- [TASK ITEM] Please set down each of the lines below once more, exactly, omitting all pictures.

- [SUPPLIED MATERIAL]
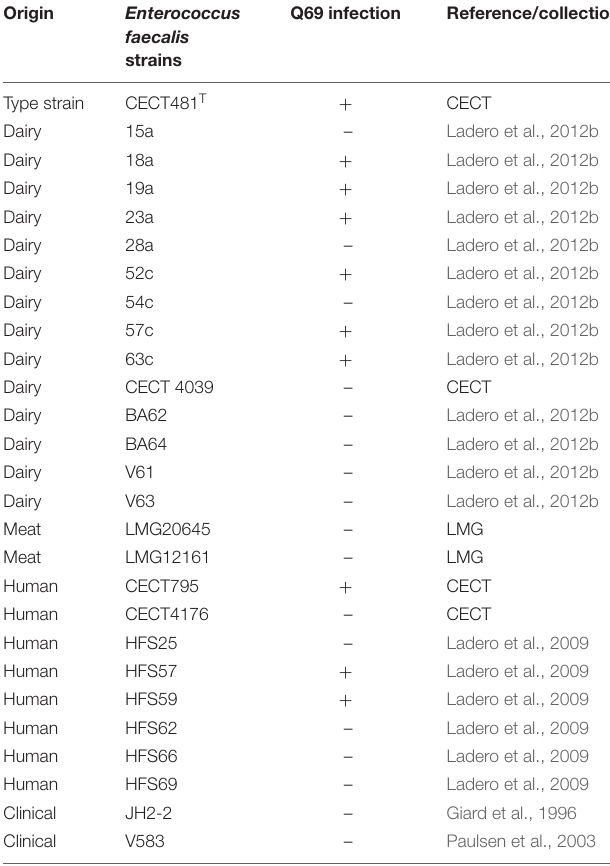
TABLE 1 | Host range determination for phage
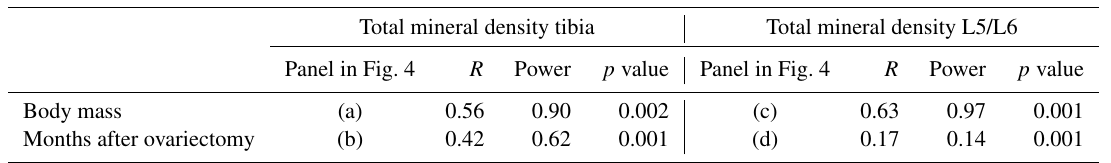
Figure 4. Total mineral density and regression line in proximal tibia vs. body mass (a) or vs. months after ovariectomy (b) and total mineral density in the second-last lumbar vertebrae (L5/L6) and regression line vs. body mass (c) or vs. months after ovariectomy (d) in six female marmoset monkeys. Corresponding statistical data are summarized in Table 1. Table 1. Regression statistics of total mineral density in proximal tibia and in the second-last lumbar vertebrae (L5/L6) vs. body mass or vs. months after ovariectomy. Data plots and regression lines are shown in Fig.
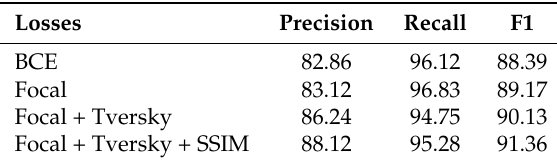
Table 3. Ablation study on hybrid loss of BA 2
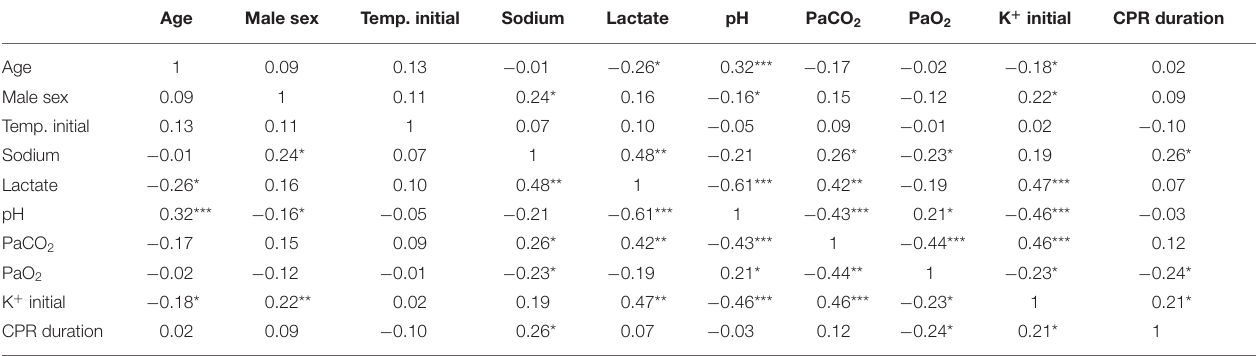
TABLE 4 | Correlations between clinical and laboratory variables of a subset of victims of hypothermic cardiac arrest displaying individual data undergoing attempted rewarming by means of ECSL (ECMO or/and CPB). Age Male sex Temp. initial Sodium Lactate pH PaCO 2 PaO 2 K +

- [TASK OUTPUT]
TABLE 1 | Host range determination for phage
Figure 4. Total mineral density and regression line in proximal tibia vs. body mass (a) or vs. months after ovariectomy (b) and total mineral density in the second-last lumbar vertebrae (L5/L6) and regression line vs. body mass (c) or vs. months after ovariectomy (d) in six female marmoset monkeys. Corresponding statistical data are summarized in Table 1. Table 1. Regression statistics of total mineral density in proximal tibia and in the second-last lumbar vertebrae (L5/L6) vs. body mass or vs. months after ovariectomy. Data plots and regression lines are shown in Fig.
Table 3. Ablation study on hybrid loss of BA 2
TABLE 4 | Correlations between clinical and laboratory variables of a subset of victims of hypothermic cardiac arrest displaying individual data undergoing attempted rewarming by means of ECSL (ECMO or/and CPB). Age Male sex Temp. initial Sodium Lactate pH PaCO 2 PaO 2 K +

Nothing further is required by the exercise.